Abiding by ethics at work is vital when it comes to creating a strong team, and employees who don’t value ethics on the job don’t value the mission of the company. Often, the pressure to sell and live up to unreasonable standards leads employees to engage in conduct misaligned with company values.
Once upon a time, the customer always came first. Businesses need to return to focusing on customer needs over making quotas – quality over quantity. Many employers like to think employee ethics are straightforward and common sense, but tricky situations and pressures can arise. That’s why it’s important to address ethics during training.
When Ethics Are Thrown Out
At Cox Communications, certain salespeople kept a “little black book” of customer Social Security numbers and added services to accounts that customers never authorized just to make their quotas and receive commission checks with bonuses that amount typically reached or surpassed $12,000. Making these unauthorized add-ons is called bill cramming, and in particular cases, salespeople created entirely new accounts with collected customer information.
Bill cramming works due to the amount of information representatives obtain and their knowledge of the right time to use it, especially when customers move. Representatives may create multiple accounts with a residence based at various apartments but list the account under one customer who previously lived in the same building in a different unit.
The whistleblowing Cox Communication employee described an example where a representative might sell a customer cable with internet and add phone to the service list. That transaction counts as threes sales. If that customer “moves” four more times, it generates 12 sales on paper. At 10 times, that creates 120 sales, meeting 90 percent of the rep’s quota.
Cox Communications isn’t alone in taking the heat with such unethical accusations. AT&T, T-Mobile and Wells Fargo have faced similar accusations of unscrupulous sales. Store managers and bank employees face pressure from the corporate office to meet their sales targets, and reps find ways to meet those goals unethically. Not only does this behavior affect culture, but it also negatively impacts the long-term success of a company.
Cox Communications issued a statement that it has “stringent ethical and privacy standards” that employees are required to abide by and that failure to do so can result in immediate termination if a company investigation finds them at fault.
Why and How to Include Ethics in Training
Individuals, societies and organizations all abide by behavioral standards known as ethics, without which random variables make it difficult to judge what’s right and what’s wrong. Individual considerations also come into play. For example, a person’s ethical standards are typically formed and cultivated by family, friends, religious beliefs and societal practices, which help to define the boundaries of behavior termed acceptable within daily operations.

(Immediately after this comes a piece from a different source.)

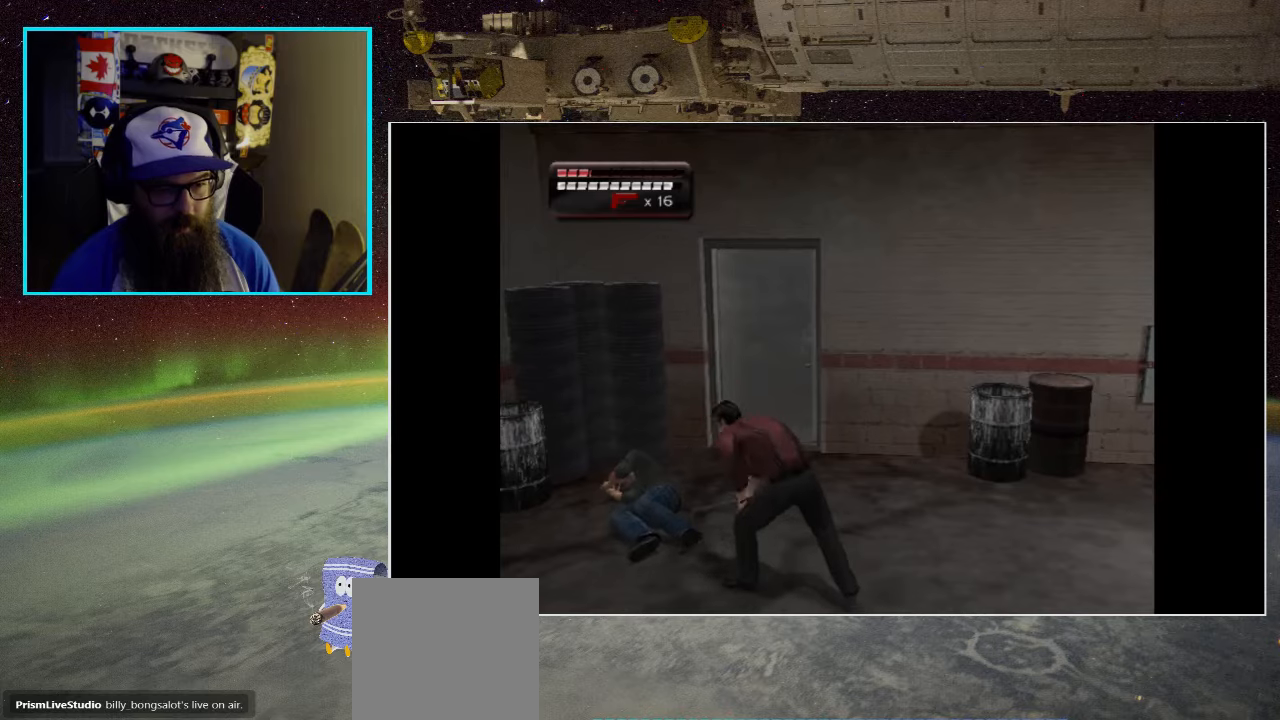
{"buttons": [], "left_stick": "up-left", "right_stick": "center", "events": []}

The internet has increased customer demand for companies to be more transparent about what data they collect and how they use them. Though customers may feel frustrated about answering and confirming security measures, their information is supposed to be safer because of these measures. When sacred trust is breached by individuals within a corporation, the door is left open to lawsuits and further misappropriation and violation of customer data and trust.
Companies must include ethics in training from the start, and they cannot assume employees know the ins and outs of what’s right and wrong in any given situation based on their personal standards of conduct. The fact is that we often require additional input, consideration and assistance to come to the most appropriate decision, especially at work. Employees must feel they can come to superiors and access resources when they are stuck.
The internal ethical battles faced by employees affect them morally, physiologically and emotionally. Unfortunately, many training programs do not discuss the weight of these struggles. When a company’s culture prioritizes winning, it can override sensible and ethical decision-making. More individuals are likely to bend the rules, policies and laws to gain an advantage.
Training must enable employees to become whistleblowers because of the cost to the individual and the organization. For 30 years, the False Claims Act has protected whistleblowers from retaliation and empowered them to act when they witness fraud. Organizations should make employees aware of this law and the fact that they will be protected when they do the right thing.
Training should also guide employees more deeply through the organization’s mission statement and the circumstances that may arise during daily operations. Walk learners through company best practices for these tough situations, and allow them to listen to calls and practice various pathways to deal with these moral circumstances. Provide internal and external resources so the employee knows where to go for support as well as the best questions to ask.
All parties must be responsible and accountable for their behavior, and unethical choices can’t be rationalized or justified by another’s actions. Employees must understand the implications of their decisions but feel supported and empowered to do the right thing as defined by the company. Employee and employer morals must align.
When employees are better prepared for internal impact, external factors are managed with more confidence and unified action, mitigating possible negative external consequences. In the end, trust deepens for customers, employees and employers, and all emerge better served.